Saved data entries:

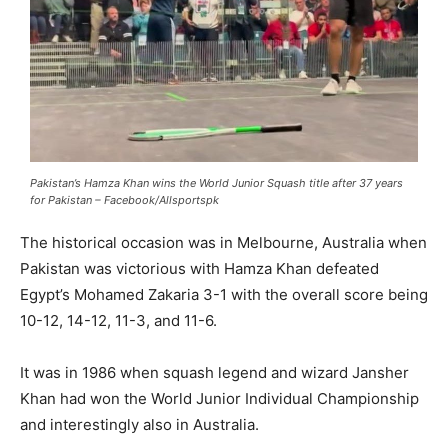
Pakistan’s Hamza Khan wins the World Junior Squash title after 37 years
for Pakistan – Facebook/Allsportspk
The historical occasion was in Melbourne, Australia when
Pakistan was victorious with Hamza Khan defeated
Egypt’s Mohamed Zakaria 3-1 with the overall score being
10-12, 14-12, 11-3, and 11-6.
It was in 1986 when squash legend and wizard Jansher
Khan had won the World Junior Individual Championship
and interestingly also in Australia.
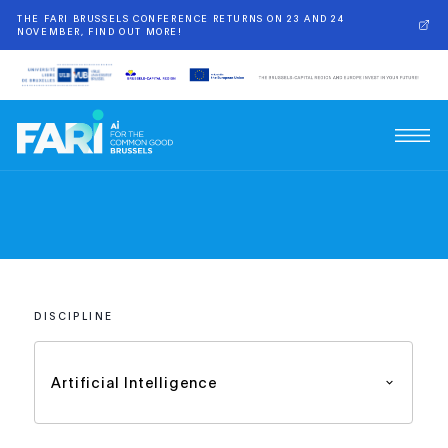
THE FARI BRUSSELS CONFERENCE RETURNS ON 23 AND 24
NOVEMBER, FIND OUT MORE!
DISCIPLINE
Artificial Intelligence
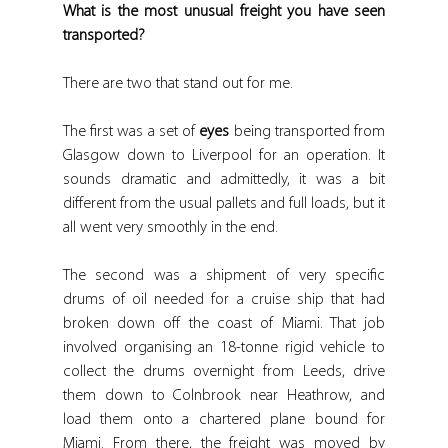
What is the most unusual freight you have seen 
transported?
There are two that stand out for me.
The first was a set of 
eyes
 being transported from 
Glasgow down to Liverpool for an operation. It 
sounds dramatic and admittedly, it was a bit 
different from the usual pallets and full loads, but it 
all went very smoothly in the end.
The second was a shipment of very specific 
drums of oil needed for a cruise ship that had 
broken down off the coast of Miami. That job 
involved organising an 18-tonne rigid vehicle to 
collect the drums overnight from Leeds, drive 
them down to Colnbrook near Heathrow, and 
load them onto a chartered plane bound for 
Miami. From there, the freight was moved by 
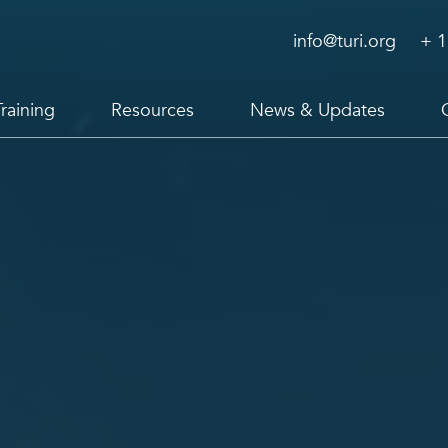
info@turi.org
+ 1
Training
Resources
News & Updates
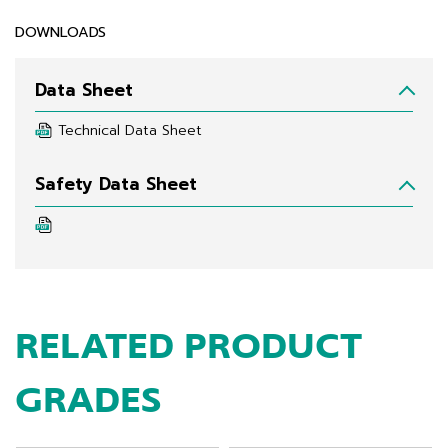
DOWNLOADS
Data Sheet
Technical Data Sheet
Safety Data Sheet
RELATED PRODUCT
GRADES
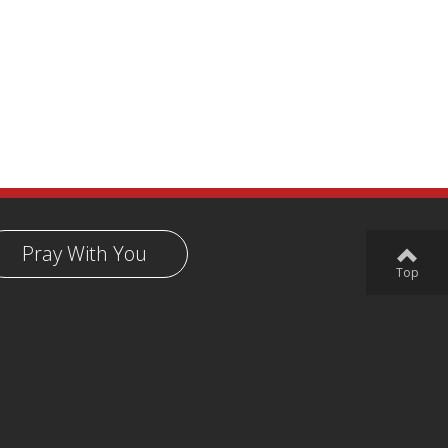
Pray With You
Top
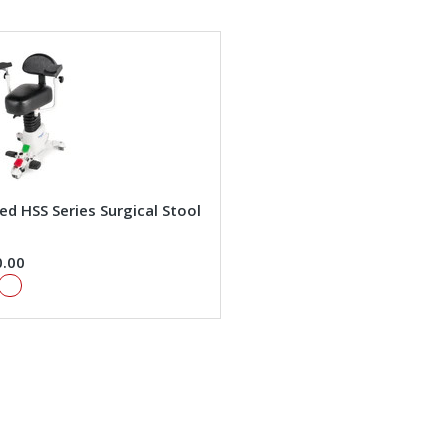
d HSS Series Surgical Stool
0.00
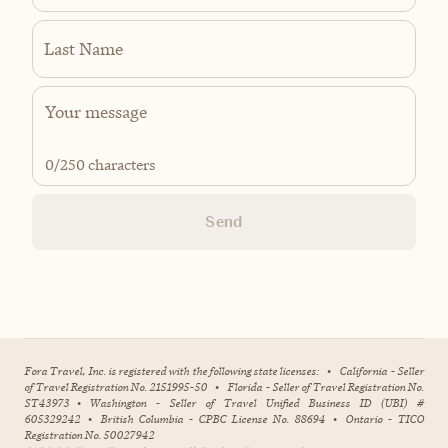
Last Name
0
/250 characters
Send
Fora Travel, Inc. is registered with the following state licenses:
•
California - Seller
of Travel Registration No. 2151995-50
•
Florida - Seller of Travel Registration No.
ST43973
•
Washington - Seller of Travel Unified Business ID (UBI) #
605329242
•
British Columbia - CPBC License No. 88694
•
Ontario - TICO
Registration No. 50027942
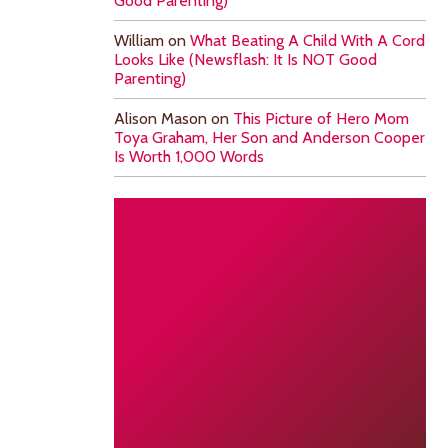
Good Parenting)
William
on
What Beating A Child With A Cord
Looks Like (Newsflash: It Is NOT Good
Parenting)
Alison Mason
on
This Picture of Hero Mom
Toya Graham, Her Son and Anderson Cooper
Is Worth 1,000 Words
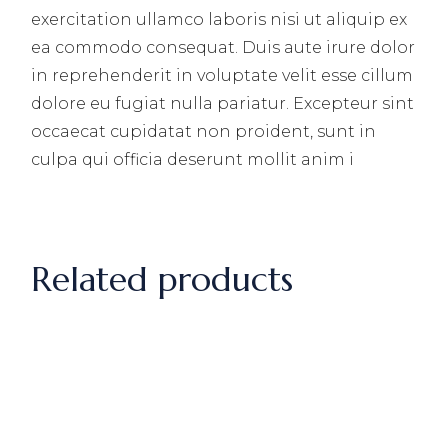
exercitation ullamco laboris nisi ut aliquip ex
ea commodo consequat. Duis aute irure dolor
in reprehenderit in voluptate velit esse cillum
dolore eu fugiat nulla pariatur. Excepteur sint
occaecat cupidatat non proident, sunt in
culpa qui officia deserunt mollit anim i
Related products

# Problem requirements
Copy exactly the lines that begin with the one containing "in reprehenderit in" and continue to the end of the records, both included, and nothing more.

# Answer below
in reprehenderit in voluptate velit esse cillum
dolore eu fugiat nulla pariatur. Excepteur sint
occaecat cupidatat non proident, sunt in
culpa qui officia deserunt mollit anim i
Related products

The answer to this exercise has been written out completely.